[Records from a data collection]

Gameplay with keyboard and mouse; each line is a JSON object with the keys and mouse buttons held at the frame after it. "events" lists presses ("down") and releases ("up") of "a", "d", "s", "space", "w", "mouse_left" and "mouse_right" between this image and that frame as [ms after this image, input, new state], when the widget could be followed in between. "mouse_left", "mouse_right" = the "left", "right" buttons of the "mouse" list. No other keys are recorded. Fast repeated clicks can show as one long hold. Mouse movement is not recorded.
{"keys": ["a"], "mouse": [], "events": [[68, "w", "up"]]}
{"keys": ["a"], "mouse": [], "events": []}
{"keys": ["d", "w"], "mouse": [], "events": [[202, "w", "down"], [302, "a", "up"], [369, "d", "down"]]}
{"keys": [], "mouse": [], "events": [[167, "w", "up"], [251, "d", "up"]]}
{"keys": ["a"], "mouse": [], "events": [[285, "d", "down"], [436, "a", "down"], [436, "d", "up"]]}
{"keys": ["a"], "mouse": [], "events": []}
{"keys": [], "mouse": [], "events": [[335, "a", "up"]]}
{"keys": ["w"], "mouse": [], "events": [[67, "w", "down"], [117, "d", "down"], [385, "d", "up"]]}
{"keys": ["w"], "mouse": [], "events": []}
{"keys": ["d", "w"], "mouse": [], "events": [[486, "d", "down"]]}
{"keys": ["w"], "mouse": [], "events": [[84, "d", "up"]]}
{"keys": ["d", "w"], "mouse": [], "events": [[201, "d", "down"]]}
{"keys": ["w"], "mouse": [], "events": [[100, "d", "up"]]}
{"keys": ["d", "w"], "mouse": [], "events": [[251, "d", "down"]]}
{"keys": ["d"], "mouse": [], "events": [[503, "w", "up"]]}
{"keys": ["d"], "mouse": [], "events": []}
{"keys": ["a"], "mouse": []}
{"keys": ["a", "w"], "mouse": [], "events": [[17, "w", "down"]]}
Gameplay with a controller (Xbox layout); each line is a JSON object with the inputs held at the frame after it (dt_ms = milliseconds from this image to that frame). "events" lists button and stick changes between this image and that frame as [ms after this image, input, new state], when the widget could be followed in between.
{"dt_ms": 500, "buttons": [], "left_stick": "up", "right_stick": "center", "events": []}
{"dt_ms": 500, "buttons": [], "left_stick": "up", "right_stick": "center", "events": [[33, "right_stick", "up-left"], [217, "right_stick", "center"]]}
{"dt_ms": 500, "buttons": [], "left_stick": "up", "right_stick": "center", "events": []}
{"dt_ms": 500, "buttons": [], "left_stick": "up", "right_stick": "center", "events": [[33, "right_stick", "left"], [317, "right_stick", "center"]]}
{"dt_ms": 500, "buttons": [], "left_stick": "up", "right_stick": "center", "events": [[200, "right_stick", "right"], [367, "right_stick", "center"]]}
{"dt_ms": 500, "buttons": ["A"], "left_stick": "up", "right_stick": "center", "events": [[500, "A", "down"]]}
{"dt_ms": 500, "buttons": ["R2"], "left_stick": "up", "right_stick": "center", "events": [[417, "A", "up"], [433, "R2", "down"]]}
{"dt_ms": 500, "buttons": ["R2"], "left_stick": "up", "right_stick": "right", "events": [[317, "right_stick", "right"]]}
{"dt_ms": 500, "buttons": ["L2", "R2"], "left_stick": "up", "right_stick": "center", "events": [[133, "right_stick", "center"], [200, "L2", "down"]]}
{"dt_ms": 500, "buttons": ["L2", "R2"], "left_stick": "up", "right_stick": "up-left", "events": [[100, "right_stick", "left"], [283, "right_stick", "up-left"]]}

*The problem*
Transcribe every record above exactly as written.

*Expected answer*
Gameplay with keyboard and mouse; each line is a JSON object with the keys and mouse buttons held at the frame after it. "events" lists presses ("down") and releases ("up") of "a", "d", "s", "space", "w", "mouse_left" and "mouse_right" between this image and that frame as [ms after this image, input, new state], when the widget could be followed in between. "mouse_left", "mouse_right" = the "left", "right" buttons of the "mouse" list. No other keys are recorded. Fast repeated clicks can show as one long hold. Mouse movement is not recorded.
{"keys": ["a"], "mouse": [], "events": [[68, "w", "up"]]}
{"keys": ["a"], "mouse": [], "events": []}
{"keys": ["d", "w"], "mouse": [], "events": [[202, "w", "down"], [302, "a", "up"], [369, "d", "down"]]}
{"keys": [], "mouse": [], "events": [[167, "w", "up"], [251, "d", "up"]]}
{"keys": ["a"], "mouse": [], "events": [[285, "d", "down"], [436, "a", "down"], [436, "d", "up"]]}
{"keys": ["a"], "mouse": [], "events": []}
{"keys": [], "mouse": [], "events": [[335, "a", "up"]]}
{"keys": ["w"], "mouse": [], "events": [[67, "w", "down"], [117, "d", "down"], [385, "d", "up"]]}
{"keys": ["w"], "mouse": [], "events": []}
{"keys": ["d", "w"], "mouse": [], "events": [[486, "d", "down"]]}
{"keys": ["w"], "mouse": [], "events": [[84, "d", "up"]]}
{"keys": ["d", "w"], "mouse": [], "events": [[201, "d", "down"]]}
{"keys": ["w"], "mouse": [], "events": [[100, "d", "up"]]}
{"keys": ["d", "w"], "mouse": [], "events": [[251, "d", "down"]]}
{"keys": ["d"], "mouse": [], "events": [[503, "w", "up"]]}
{"keys": ["d"], "mouse": [], "events": []}
{"keys": ["a"], "mouse": []}
{"keys": ["a", "w"], "mouse": [], "events": [[17, "w", "down"]]}
Gameplay with a controller (Xbox layout); each line is a JSON object with the inputs held at the frame after it (dt_ms = milliseconds from this image to that frame). "events" lists button and stick changes between this image and that frame as [ms after this image, input, new state], when the widget could be followed in between.
{"dt_ms": 500, "buttons": [], "left_stick": "up", "right_stick": "center", "events": []}
{"dt_ms": 500, "buttons": [], "left_stick": "up", "right_stick": "center", "events": [[33, "right_stick", "up-left"], [217, "right_stick", "center"]]}
{"dt_ms": 500, "buttons": [], "left_stick": "up", "right_stick": "center", "events": []}
{"dt_ms": 500, "buttons": [], "left_stick": "up", "right_stick": "center", "events": [[33, "right_stick", "left"], [317, "right_stick", "center"]]}
{"dt_ms": 500, "buttons": [], "left_stick": "up", "right_stick": "center", "events": [[200, "right_stick", "right"], [367, "right_stick", "center"]]}
{"dt_ms": 500, "buttons": ["A"], "left_stick": "up", "right_stick": "center", "events": [[500, "A", "down"]]}
{"dt_ms": 500, "buttons": ["R2"], "left_stick": "up", "right_stick": "center", "events": [[417, "A", "up"], [433, "R2", "down"]]}
{"dt_ms": 500, "buttons": ["R2"], "left_stick": "up", "right_stick": "right", "events": [[317, "right_stick", "right"]]}
{"dt_ms": 500, "buttons": ["L2", "R2"], "left_stick": "up", "right_stick": "center", "events": [[133, "right_stick", "center"], [200, "L2", "down"]]}
{"dt_ms": 500, "buttons": ["L2", "R2"], "left_stick": "up", "right_stick": "up-left", "events": [[100, "right_stick", "left"], [283, "right_stick", "up-left"]]}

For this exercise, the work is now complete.